A trove of personal notebooks owned by individuals associated with the 1916 Rising.
The Kilmainham Gaol Autograph Books collection is a trove of approximately 60 personal notebooks owned by individuals associated with the 1916 Rising and containing the personal signatures and reminiscences of many people from the revolutionary movement. The origins of most of the books date from the 1916 period and its aftermath, when large numbers of the insurgents were held prisoner by the British authorities and held in jails throughout the United Kingdom. Scraps of verse, prayers, personal mementoes or simply signatures appear on every page. Some of the signatures are of people who were hugely significant during the Rising and subsequently but most are simply from the regular men who formed the bulk of the ranks of the Irish Volunteers in 1916.
It was very common in the early twentieth century for people to own an autograph book. They were cheaply and readily available, and in more stable times, the owner of the book would collect the autographs of family, friends or people they met at an array of social, sporting or cultural gatherings. During World War One autograph books were commonly used by soldiers to gather the signatures of their fellow men in their battalion or quite commonly, their fellow prisoners at a POW camp. In this broader context then, that Irish prisoners had access to autograph books and used them to collect the signatures of those who were imprisoned alongside them is not unusual.
Since the opening of Kilmainham Gaol to the public in 1966 former political prisoners or their descendants have gifted an array of material to the archives there. The autograph books are fascinating examples of material culture from the Irish Revolutionary period. At the basic level the books contain a prisoner’s name, date and place of incarceration. In this context the prisoners are creating their own records of who was held where, an informal register of Irish prisoners for themselves that flew in the face of their highly regimented lives in British prisons. The names in the book allow us to understand who was arrested and interned in the wake of the Easter Rising. Some of the names are well known and rose to national prominence after their release. Others are less well known, and their period of imprisonment after 1916 signalled the end of their political activism. By linking the names with the Bureau of Military History Witness Statements and Pension files it has been possible to take a name from the page of the autograph books and understand how and why these people came to be in prison. It is worth noting that the books had a life beyond prison, and some of the books, in particular “Frongoch 1916 & Dail Eireann 1919” and “Relatives of 1916 Leaders” feature autographs of people that were connected with the events of 1916 and the Irish Revolution, but were not prisoners themselves.

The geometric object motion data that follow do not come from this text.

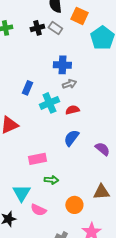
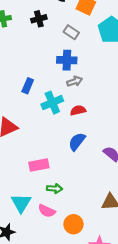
gray rectangle: (55, 28) -> (71, 32), moved
orange circle: (74, 205) -> (73, 224), moved
pink semicircle: (38, 210) -> (47, 211), moved

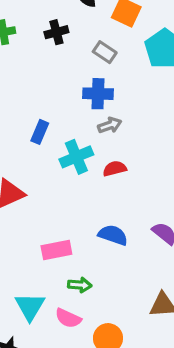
blue semicircle: (77, 142) -> (113, 235), moved, turned 72

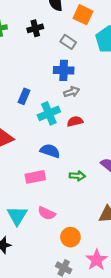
blue semicircle: (113, 235) -> (50, 151), moved
green arrow: (80, 285) -> (77, 176), moved
pink semicircle: (68, 318) -> (47, 213), moved

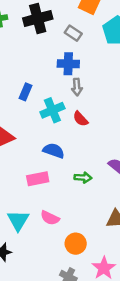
black cross: (35, 28) -> (38, 18), size x1.6
gray arrow: (72, 92) -> (77, 87), turned 105
red semicircle: (75, 121) -> (81, 119), turned -119

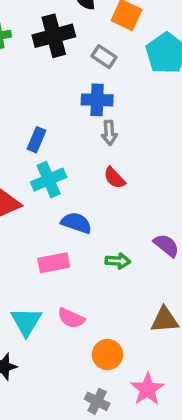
cyan cross: (52, 110) -> (49, 180), moved

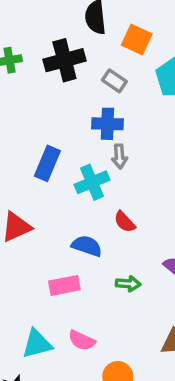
blue rectangle: (36, 140) -> (47, 163), size x1.4
red semicircle: (114, 178) -> (125, 222), moved
cyan cross: (49, 180) -> (92, 182), moved
cyan triangle: (26, 322) -> (37, 344), turned 44

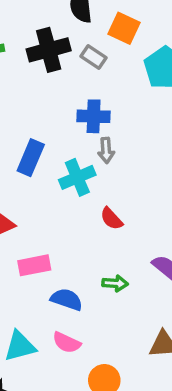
gray rectangle: (114, 81) -> (94, 57), moved
blue semicircle: (87, 246) -> (67, 299), moved
pink rectangle: (64, 285) -> (34, 265), moved

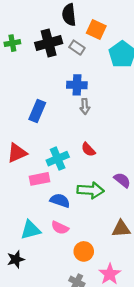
cyan cross: (77, 177) -> (58, 159), moved
green arrow: (115, 283) -> (91, 190), size x1.6

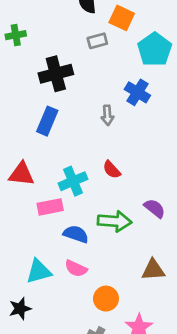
black cross: (49, 43) -> (56, 74), moved
gray rectangle: (77, 48) -> (97, 41), turned -49
blue cross: (77, 85) -> (137, 92), moved, turned 30
red triangle: (17, 153) -> (21, 174), turned 30

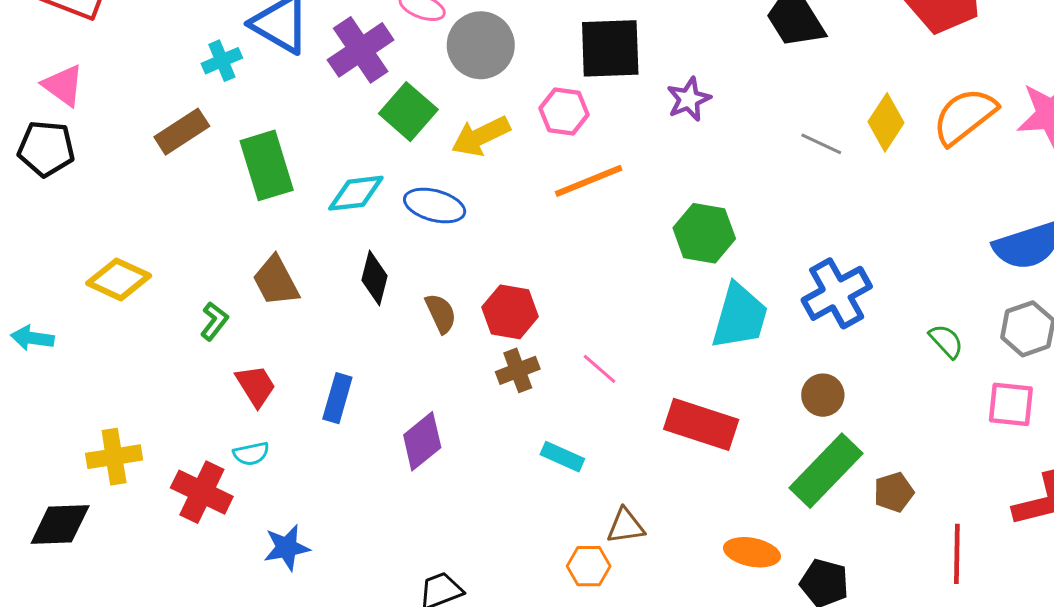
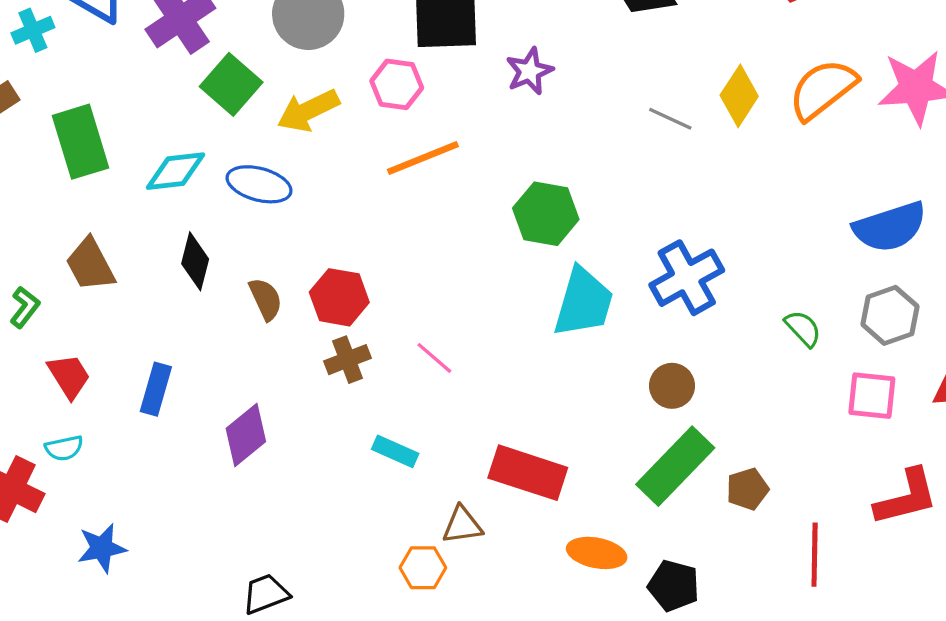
red rectangle: (701, 424) -> (528, 473), moved

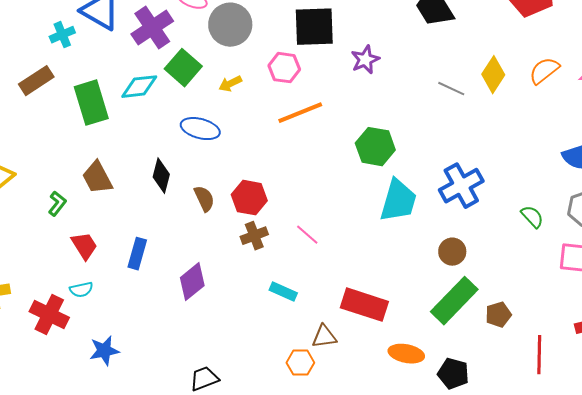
orange semicircle: (823, 89) -> (544, 71), size x0.7
yellow arrow: (308, 111) -> (230, 84), size x0.6
cyan diamond: (175, 171) -> (139, 87), moved

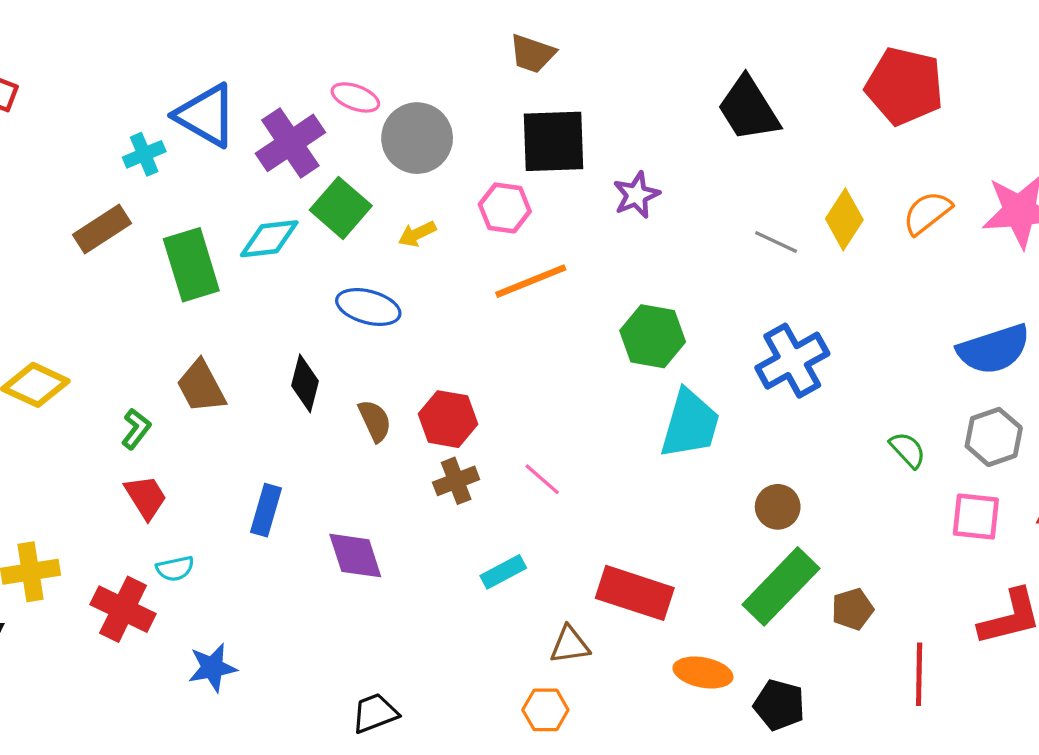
blue cross: (461, 186) -> (792, 361), moved
red trapezoid: (84, 246) -> (146, 497), moved
purple diamond: (192, 282) -> (355, 556), turned -69
cyan rectangle: (283, 292) -> (503, 572), turned -52
orange hexagon: (300, 363) -> (545, 710), moved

As prison is about serving time, the autograph books were also used to pass time and allowed prisoners to express themselves. There are a range of poems and political statements, illustrated pages using the aesthetics of the Cultural Revival that had done so much to bring the Rising into being, and there are drawings of the prisons and the people that inhabited them. In all the Kilmainham autograph books offer a fascinating insight into the prisoners of the post-Rising months and add another layer of material for relatives, researchers and those generally interested in 1916.
The collection can be viewed on a dedicated website www.kilmainhamautographs.ie. Approximately 7,000 pages and 800 historic photographs have been digitised and displayed on the website. There are about 250 pages which have a strong connection with 1916 in particular, and these are interpreted and explained in deeper detail, with additional content behind the scanned page describing the life and history of the individual and adding further details to his or her story from records available in the Gaol Collection, the National Archive, the Military Archive and other sources.